CIRCE Scientific has spent over a decade working on crystal engineering research. The company started this particular project six years ago with the search for a new solid form, a cocrystal, that could solve the water insolubility and poor bioavailability limitations of blueberries.
Blueberry plants produce pterostilbene to survive exposure to UV radiation, drought, microorganisms and this molecule can also help skin look more youthful. However, due to its poor solubility, it is not an easy molecule to use in skin care products.
'A multifunctional co-crystal'
Using its proprietary co-crystal engineering platform, the company has developed an ingredient that improves the solubility of pterostilbene, to increase its bioavailability and stability.
New ingredient Pteroyouth is a multifunctional co-crystal that combines pterostilbene with picolinic acid, a natural molecule in the human body and a tryptophan derivative, which stimulates mineral absorption and the body's immune response.
Fernando Barrera, Co-founder and CEO of CIRCE Scientific said the ingredient has a fast absorption speed and is ideal for use in both oral nutraceuticals and topical skin care products.

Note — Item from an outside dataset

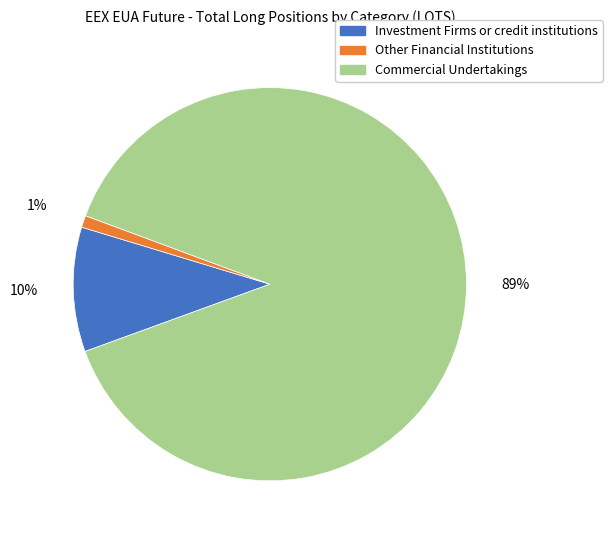

Which has a higher value, Commercial Undertakings or Investment Firms or credit institutions?

Commercial Undertakings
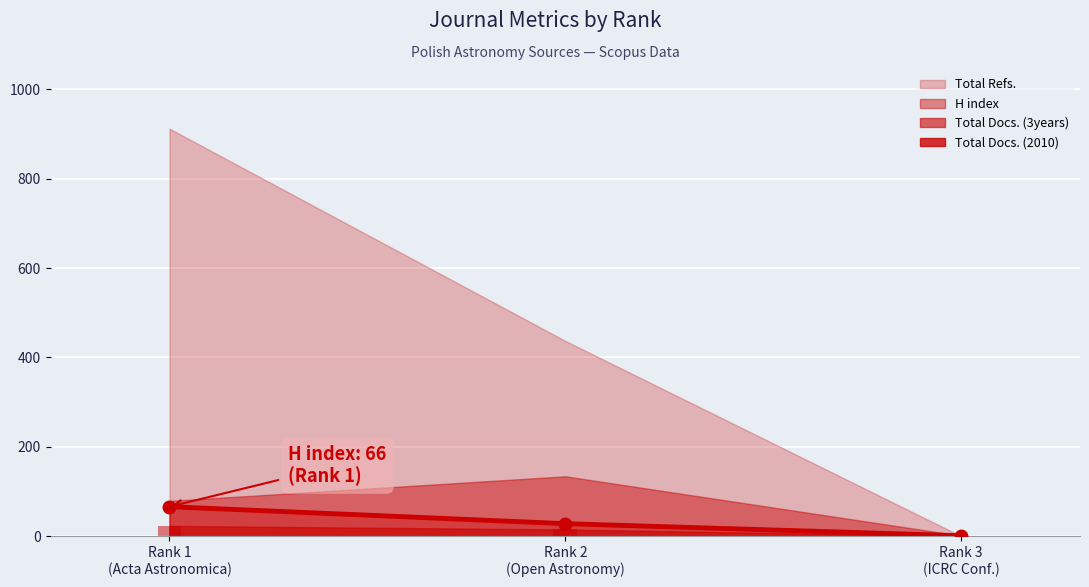

Count the values in the range 1 to 66.

3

As the co-crystal greatly improves aqueous solubility of pterostilbene, it can be used in aqueous base lotions and creams to create formulations that don’t give an oily texture on the skin.
“Its powerful antioxidant and regeneration activation will protect the skin from all kinds of aggressions,” explained Barrera.

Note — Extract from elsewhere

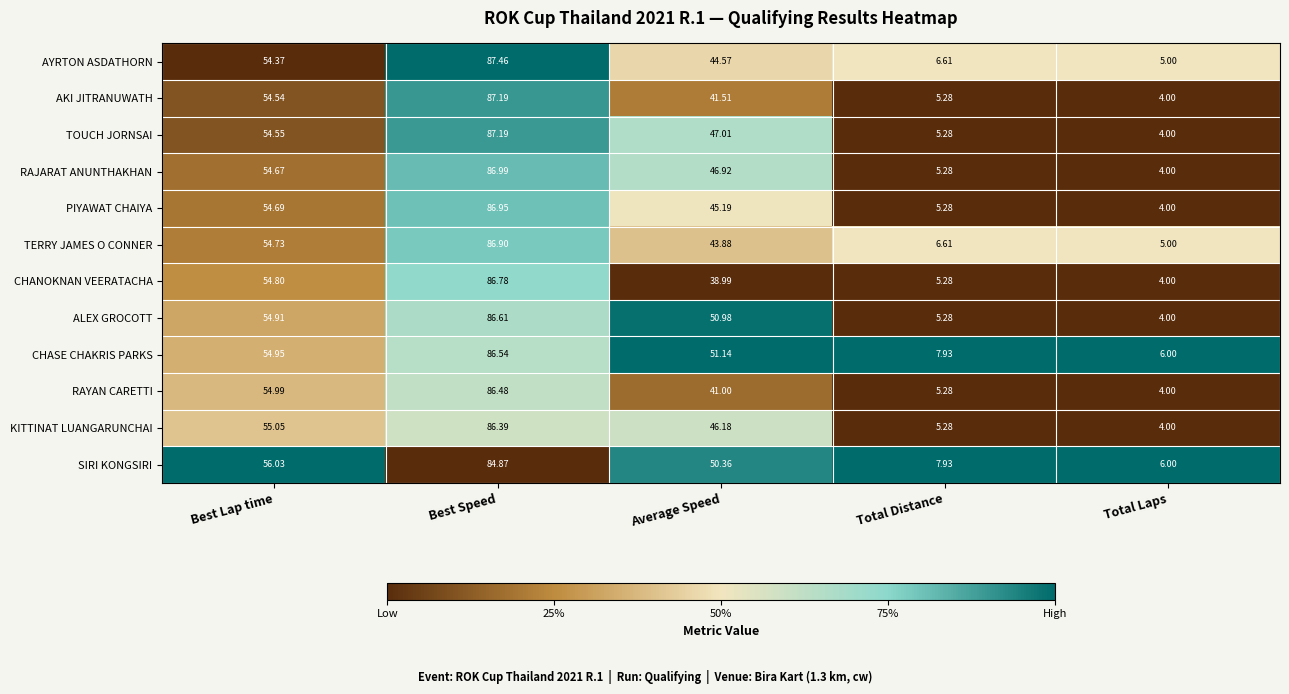

At which category does the chart reach its peak across all series?

Best Speed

“As an example of its protection activity, even if Pteroyouth is not a sunscreen ingredient (its theoretical SPF is just around 20), its powerful activation of cell defence and restoration allows it to outperform the skin protection of sunscreens in the range of SPF 50 to 90. Also, as it comes from within the cells below the skin surface, this protection will not be lost if the skin is washed after the ingredient is applied,” he shared.

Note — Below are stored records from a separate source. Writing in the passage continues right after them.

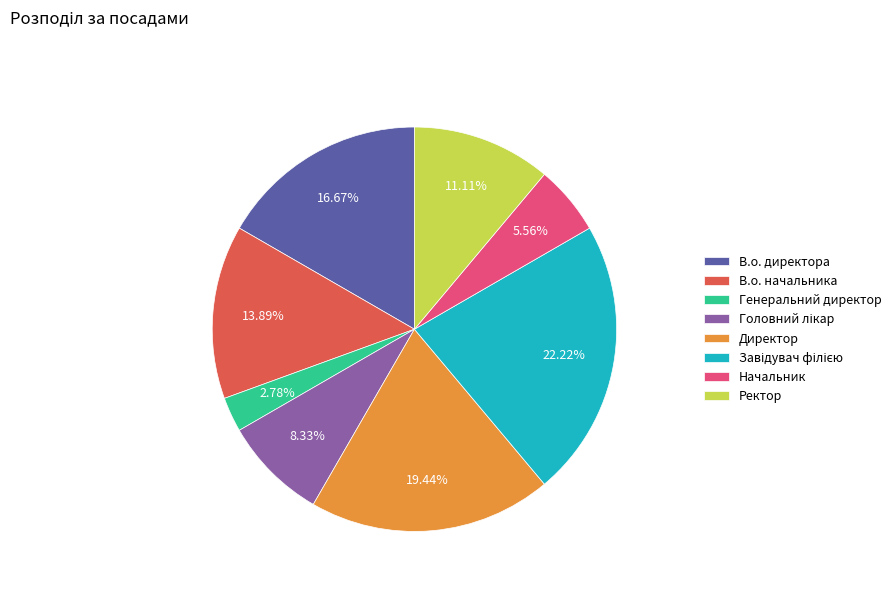

The В.о. директора slice represents 17% of the pie. True or false?

True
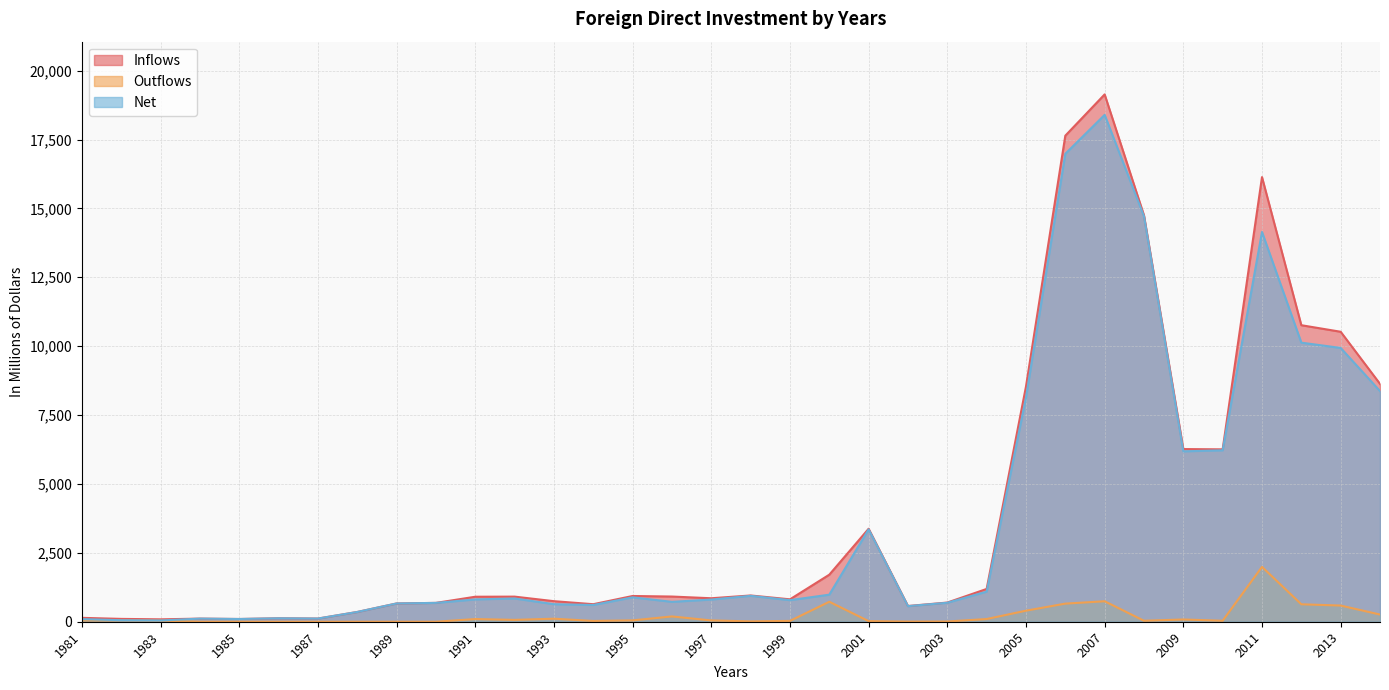

At how many categories does at least one series exceed 17641?

1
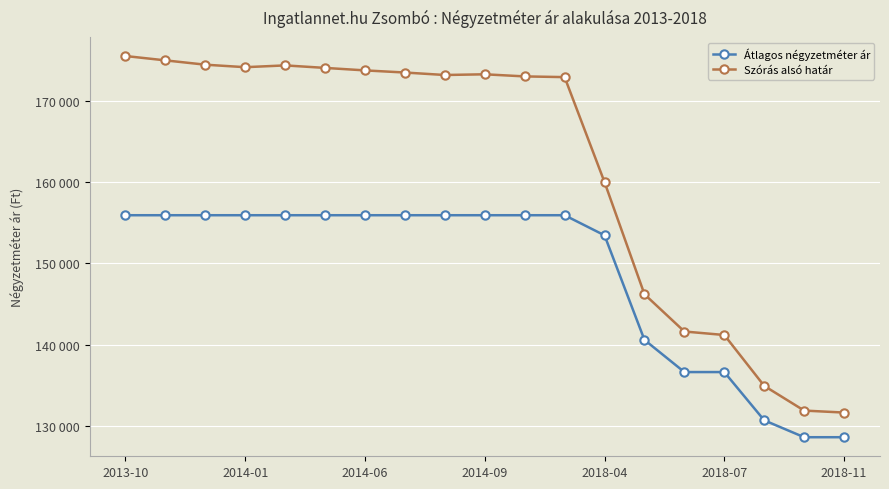

Which series has the largest range (max minus min)?

Szórás alsó határ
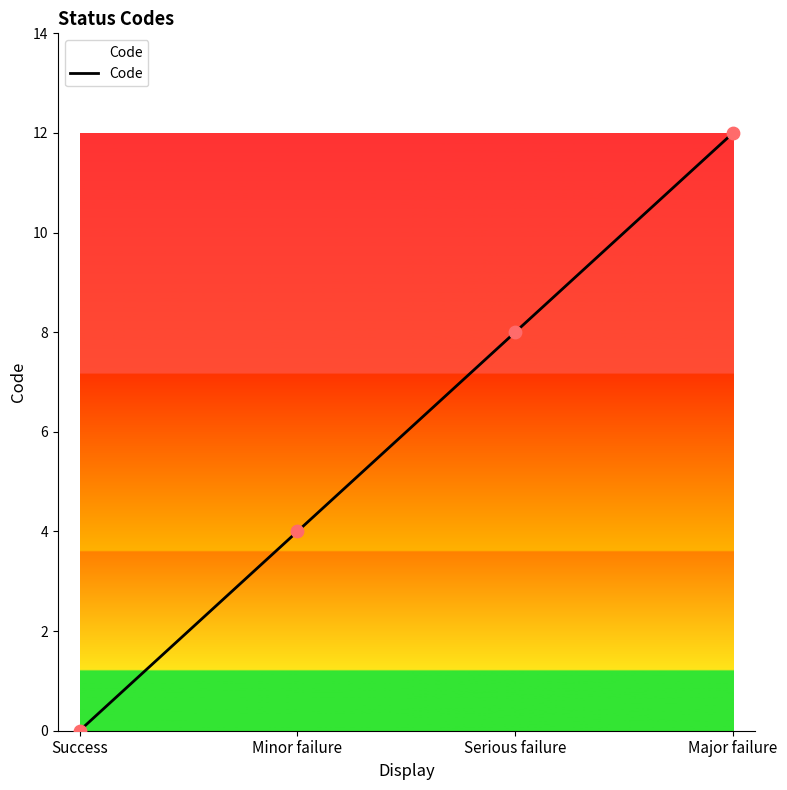

Which has a higher value, Minor failure or Serious failure?

Serious failure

The company said the ingredient can offer numerous skin care benefits including: helping skin maintain a healthy structure when exposed to UVA and UVB rays, promoting an optimal cellular response so skin maintains its structure when exposed to ionising radiation, reinforcing the body's antioxidant defences, increasing cellular production of Nrf2 and decreasing cellular production of NF-kB – to help skin modulate the inflammatory response, helping skin to modulate pigmentation associated with environmental stress and age, and enhancing the activity of sirtuins (the "longevity enzymes," which regulate cellular activities related to cell vitality and ageing).
Using co-crystallisation technology
“Co-crystallisation is a new technology that looks to find crystal forms of two or more molecules included in the same lattice,” explained Barrera. “It is not a mix of two different crystals, but a new crystal containing the two molecules forming a single crystal (that is composed of the two molecules). This means that the ingredients of a co-crystal can’t be separated without dissolving the crystal again.”
He continued: “This addition of a second molecule, called a co-former, cannot be ‘forced’, the two molecules must ‘fit’ naturally (their spatial form, charge, distribution, etc.), so a lot of work is necessary to find the right co-former. Each substance may have several good fits but finding the right ones between thousands of possibilities is not easy.”
Barrera said that finding a viable co-former does not assure the co-crystal will have the desired properties, so it involves screening by trial and error.
“Once we have got a good co-crystal candidate, the scientific focus goes to test if we have sufficiently improved the desired properties, so different in vitro and in vivo assays are designed and done,” he shared. “Finally, the last technical challenge is the production scale-up to an industrial batch size.”
CIRCE said it now working on the development of new cocrystals to that will improve people’s health and longevity.